Assistir uma cidade nascer, é como o nascimento de um filho. É construir história e ver as gerações se cruzarem, entre mortos e nascidos incrustam-se nela memórias. É a memória que basta e fica. Porque a cidade é sua gente. Nada mais que isto. A sua construção exige um esforço coletivo.
Quando tudo era silêncio e noite adentro, o sono foi perfurado por pensamento agudo e voltei no tempo, numa viagem longa, a de reviver fase a fase, mês a mês, o nascimento de Ariquemes, filha querida, de muitos pais e mães. Assim como ela, outras ou quase todas seguiram o mesmo propósito, todos atrás de um plano comum, ver a cidade crescer e crescermos com ela, uma expectativa que pode dar certo ou não.
Ali tem um rio. As cidades às margens dos rios têm compromissos com suas águas e tem uma gratidão especial como se o rio abençoasse o nascimento, como num batismo coletivo. Fiquei brincando num tabuleiro vazio, jogando no imaginário, teci o roteiro reverso e foi se erguendo como alguma coisa impossível.
Ela veio de uma escolha estratégica do governo militar. Corria o tempo, a década de setenta. Brasil campeão do mundo de futebol, euforia de crescimento. Amazônia mais uma citação que uma região, mais uma profundidade florestada, bichos, índios e degredados da sorte, que um Brasil de verdade.
O desamparo e o silêncio. Os movimentos feitos pelos rios. Fronteira desguarnecida. Fincada como prioridade a sua integração. Abrir a Amazônia para boias-frias e pequenos produtores do sul e sudeste, escorraçados pela mecanização da agricultura. Foi assim mesmo. Vieram todos. Os programados e os não programados. Melhor assim, dar terras aos brasileiros que deixá-los à cobiça internacional, como se imaginava, para roubar as riquezas minerais abundantes e traficar sementes e animais.
O homem carrega em si o espírito de conquista. E tudo seria milagroso. O povo atendeu o chamado oficial, veio como retirante. Cadastros feitos pelo órgão fundiário, julgados aptos, carga às costas, pessoas peregrinavam trilhas difíceis, para encontrarem na mata fechada, o “lote” que lhes seriam doados. Tudo era bem mais difícil do que se imaginaria inicialmente.
E a cidade foi demarcada. Mapeada por arquiteto. Algo fantasioso. Tratores abriram ruas, o serviço bruto, a derrubada, a coivara, o fogo, o barraco coberto de lona, a cisterna, o banheiro de buraco, o profeta nada tinha dito que seria assim.
Era um entusiasmo insano. Mosquitos impiedosos rondavam as cabeças, zunindo fino, pousavam sobre os corpos ainda lisos e sadios, não tardava os corpos feridos, a coceira renitente, as pernas em ralo, era o homem se transformando num batismo desafiador. Escondido estava o anofelino, que transmitia a malária, doença endêmica, tal uma guerra civil, matou muita gente.
Mesmo assim, a cidade se ergueu.
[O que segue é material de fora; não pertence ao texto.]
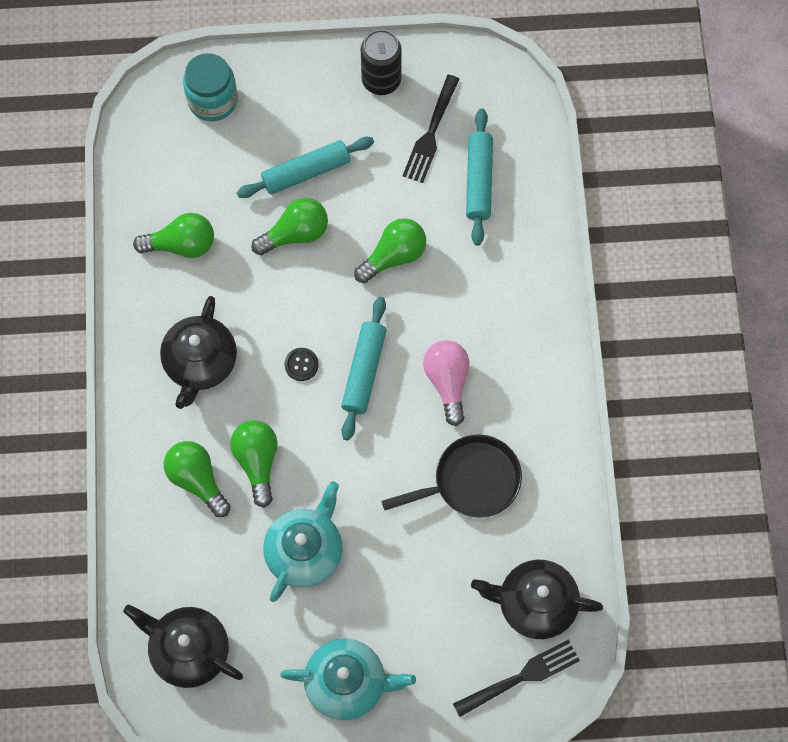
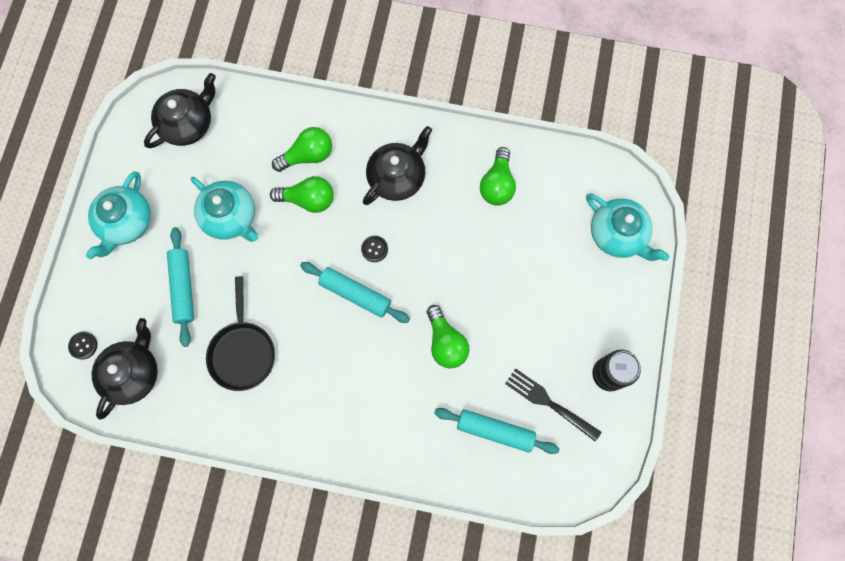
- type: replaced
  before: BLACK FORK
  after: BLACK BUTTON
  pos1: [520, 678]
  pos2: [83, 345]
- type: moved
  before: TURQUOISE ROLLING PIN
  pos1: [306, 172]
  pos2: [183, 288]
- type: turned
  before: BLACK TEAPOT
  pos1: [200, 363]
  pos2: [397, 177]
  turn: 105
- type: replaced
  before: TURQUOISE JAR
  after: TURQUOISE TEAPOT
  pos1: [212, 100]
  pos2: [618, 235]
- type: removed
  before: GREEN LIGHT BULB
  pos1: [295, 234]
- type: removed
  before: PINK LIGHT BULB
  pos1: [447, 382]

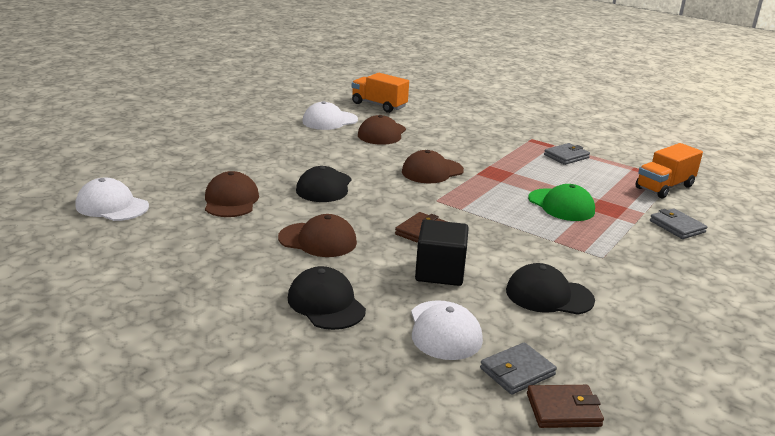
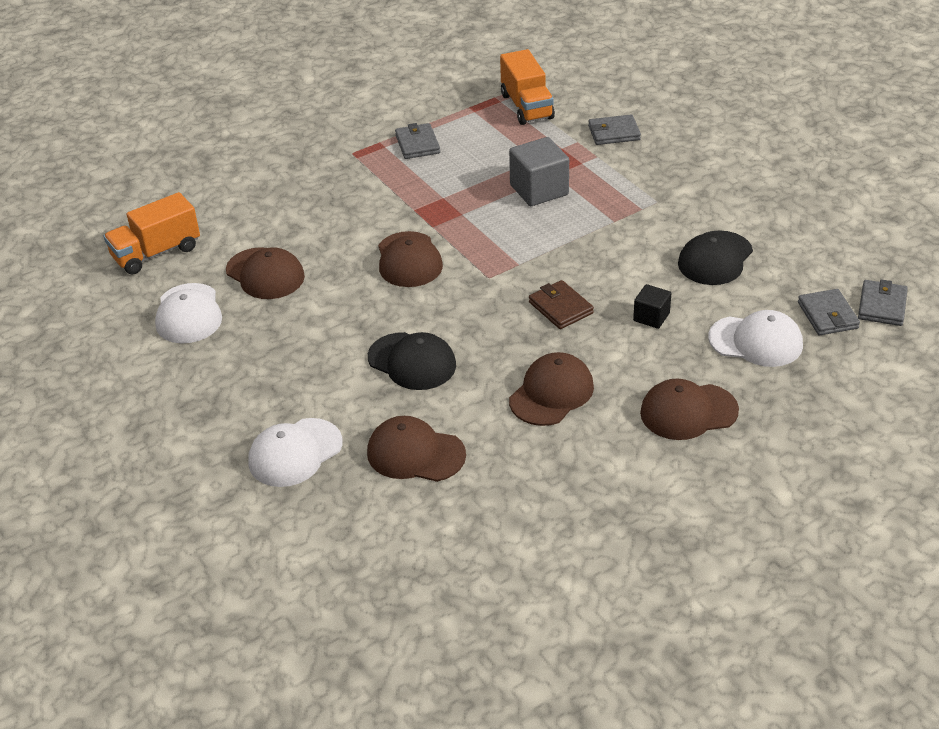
- type: moved
  before: WHITE CAP
  pos1: [112, 206]
  pos2: [295, 453]
- type: replaced
  before: GREEN CAP
  after: GREY CUBE
  pos1: [561, 205]
  pos2: [539, 190]
- type: resized
  before: BLACK CUBE
  pos1: [440, 272]
  pos2: [651, 317]
  scale: 0.57
- type: recoloured
  before: BLACK CAP
  after: BROWN CAP
  pos1: [326, 303]
  pos2: [688, 412]
- type: recoloured
  before: BROWN WALLET
  after: GREY WALLET
  pos1: [563, 410]
  pos2: [882, 306]

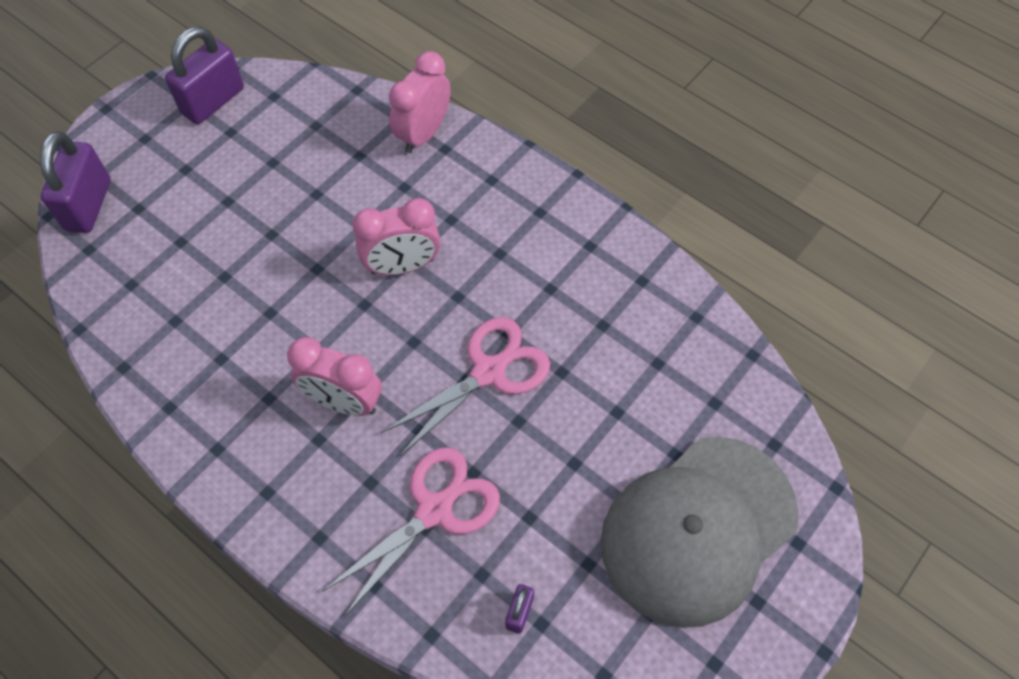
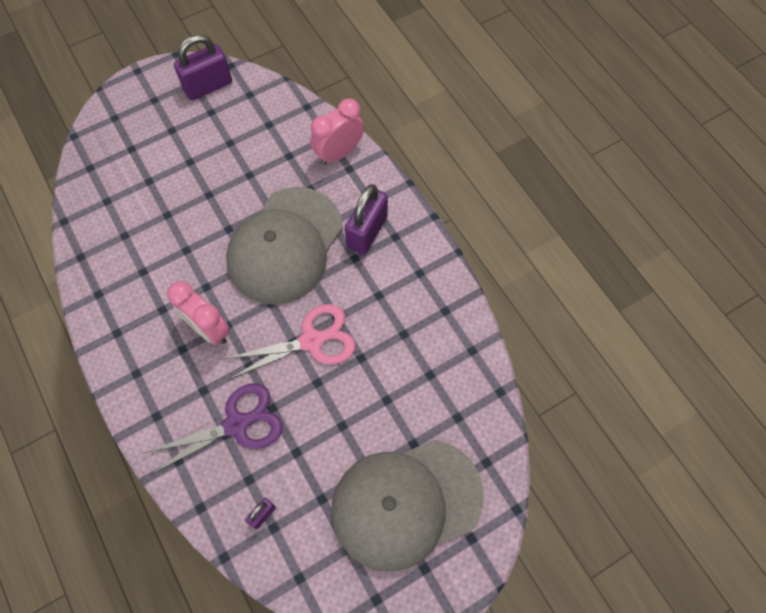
- type: recoloured
  before: PINK SCISSORS
  after: PURPLE SCISSORS
  pos1: [435, 509]
  pos2: [237, 424]
- type: replaced
  before: PINK CLOCK
  after: GREY CAP
  pos1: [402, 266]
  pos2: [285, 245]
- type: moved
  before: PURPLE PADLOCK
  pos1: [88, 205]
  pos2: [367, 232]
Do seu jeito e com sua própria filosofia as casas tomavam formas. As ruas endireitaram-se. Ergue-se o Banco do Brasil que autorizado despejou dinheiro para os colonos, como bicas de nascentes. O plantio do cacau que foi a base que era para dar certo, não deu, e foi se diversificando, a cidade por si tomou outras alternativas.
Da guerra inicial se edificou a cidade. Não mais se necessita mais daquele desafio. Ela vai seguindo seu destino. Ajustando-se aos tempos. Não ao choro, e sim à glória. Ela se transformou numa foto especial, sem cara definida, sem dono. Ela é o que é pela sua natureza, que se molda com o homem e suas novas necessidades.